Grande successo della manifestazione voluta dall’amministrazione comunale per diffondere sul territorio l’amore per la lettura e la cultura.
C
ontinuano alla Reggia di Quisisana gli incontri con l’autore. Un altro nome d’eccellenza presente alla rassegna letteraria Quisilegge II edizione – Winter Edition, quello dello scrittore e famoso speaker radiofonico Rosario Pellecchia, detto Ross, una delle voci più
note e amate in Italia.
Ad accogliere Ross, oltre al giornalista Pierluigi Fiorenza, moderatore dell’evento, il sindaco di Castellammare, Ing. Gaetano Cimmino, e il noto attore stabiese Michele Di Nocera.
“Investire nella cultura è l’antidoto vero nella lotta alla camorra” ha sottolineato il Sindaco, che si è fatto promotore di molte iniziative culturali che vogliono scardinare tutti gli stereotipi negativi sulla nostra città, dando il benvenuto al bravissimo autore.
Il “Miliabese”– così lo ha definito in maniera spiritosa Pierluigi Fiorenza per il fatto che Ross è nato a Castellammare di Stabia ma vive a Milano, dove conduce da anni “105 Friends”, un programma storico di Radio 105 – nel 2019 ha esordito con il romanzo, “Solo per vederti felice”, ambientato a Castellammare.
“Le balene mangiano da sole” è il suo secondo successo editoriale, pubblicato a marzo 2021 da Feltrinelli, incentrato sui temi dell’amicizia e degli affetti familiari, un libro intenso dai molteplici spunti di riflessione, una storia coinvolgente e appassionante
ambientata in gran parte a Milano.
Una città multietnica, anche nel cibo, una Milano “da mangiare” dove Il protagonista, il giovane napoletano Genny Di Nola, studente del Politecnico, decide di fare il rider, lavoro sottopagato, pericoloso e frustrante, soltanto per incontrare gente e fare una sua personale ricerca antropo-sociologica.

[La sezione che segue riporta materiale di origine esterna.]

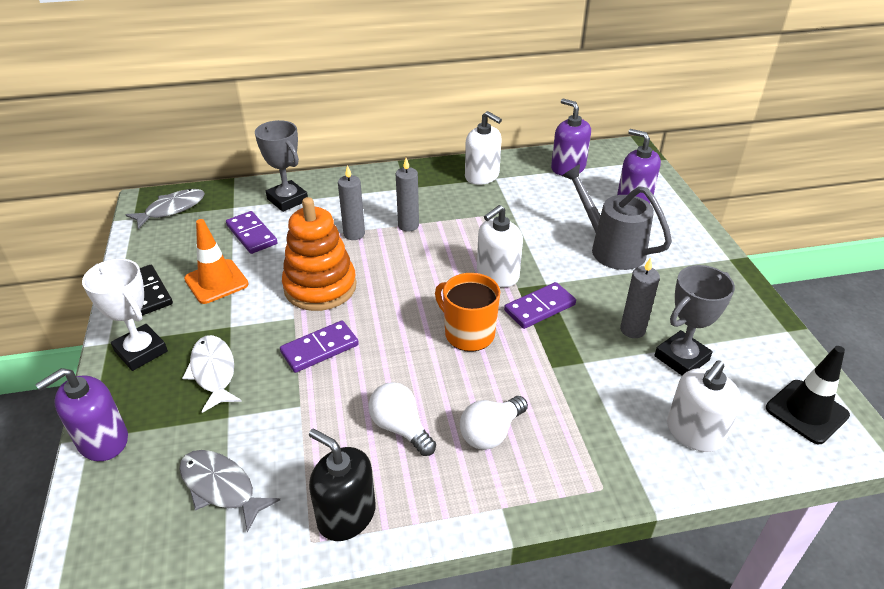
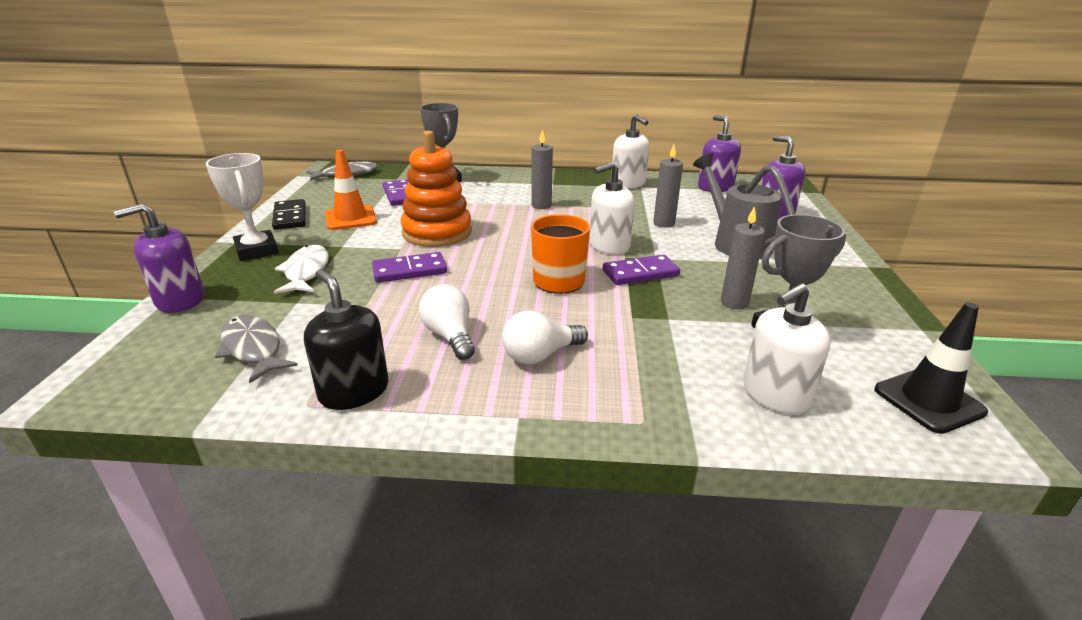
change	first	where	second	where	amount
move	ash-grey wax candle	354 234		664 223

Nel tragitto che fa di corsa in bicicletta per consegnare l’ordinazione, immagina che ai vari tipi di cibo corrispondano persone con determinate caratteristiche, vestite e pettinate in un certo modo, con abitudini alimentari diverse per classi sociali e per età. Spesso, come un esperto profiler, ci prende.
Per il protagonista, che cerca ogni volta di mettersi nei panni dell’altro, di scoprire chi siano le persone che gli apriranno per pochi istanti la porta delle loro case, è un gioco che gli consente di superare la banalità di un lavoro poco gratificante e ripetitivo, un modo per distogliere la sua mente da un dolore profondo che lo accompagna ormai da quattro anni.
Genny, dal barlume di vita quotidiana intravisto dietro un uscio, ricostruisce nella sua mente storie di variegata umanità. Ma spesso chi gli apre la porta è tutt’altro da chi si era immaginato, come il dodicenne Luca. È così che nasce l’insolita amicizia tra i due, un’amicizia “assurda e imprevedibile come una rovesciata di Cavani al novantacinquesimo minuto.”
“Il dolore funziona come un bluetooth: impiega un secondo a connettere due persone, e così a Genny sembra di essere già legato a quel ragazzino, perché in fondo a quegli occhi neri scorge una cicatrice…E forse quella sera, con poche battute e uno sguardo, quei due si sono riconosciuti…Fuori intanto la città se ne frega di loro, delle loro ferite e dei loro desideri…”
A leggere con grande espressività alcuni brani tratti dal romanzo il bravissimo attore Michele di Nocera che ha recitato all’inizio della sua carriera con l’indimenticato Annibale Ruccello.
Tanti sono gli spunti di riflessione nel romanzo, dallo sfruttamento dei lavoratori extracomunitari al razzismo, dalla solitudine al senso di straniamento in una metropoli dai forti contrasti. A prevalere i temi dell’amicizia e degli affetti familiari.
Per l’autore il cibo è il fil rouge che lega tutti i personaggi della storia, è indicatore sociale, è comunicazione, convivialità, un modo per riempire un vuoto emotivo. I succulenti piatti della tradizione culinaria della nostra terra non sono soltanto pietanze ma emozioni che
l’autore rievoca ricordando la sua infanzia.
Abbiamo chiesto all’autore qual è la funzione metaforica del cibo in questo romanzo. “Se dovessi definirlo metaforicamente, direi che nell’architettura della storia il cibo simboleggia da un lato un’ossessione dei nostri tempi, tutta milanese, e dall’altro le mie radici culturali con i piatti più buoni della nostra tradizione – come la parmigiana, il cattò, il casatiello.”
Ed anche in questo intenso e appassionante romanzo, raccontato con leggerezza e simpatica ironia, da leggere tutto d’un fiato, ritroviamo la nostra Castellammare, il nostro cibo, le nostre tradizioni.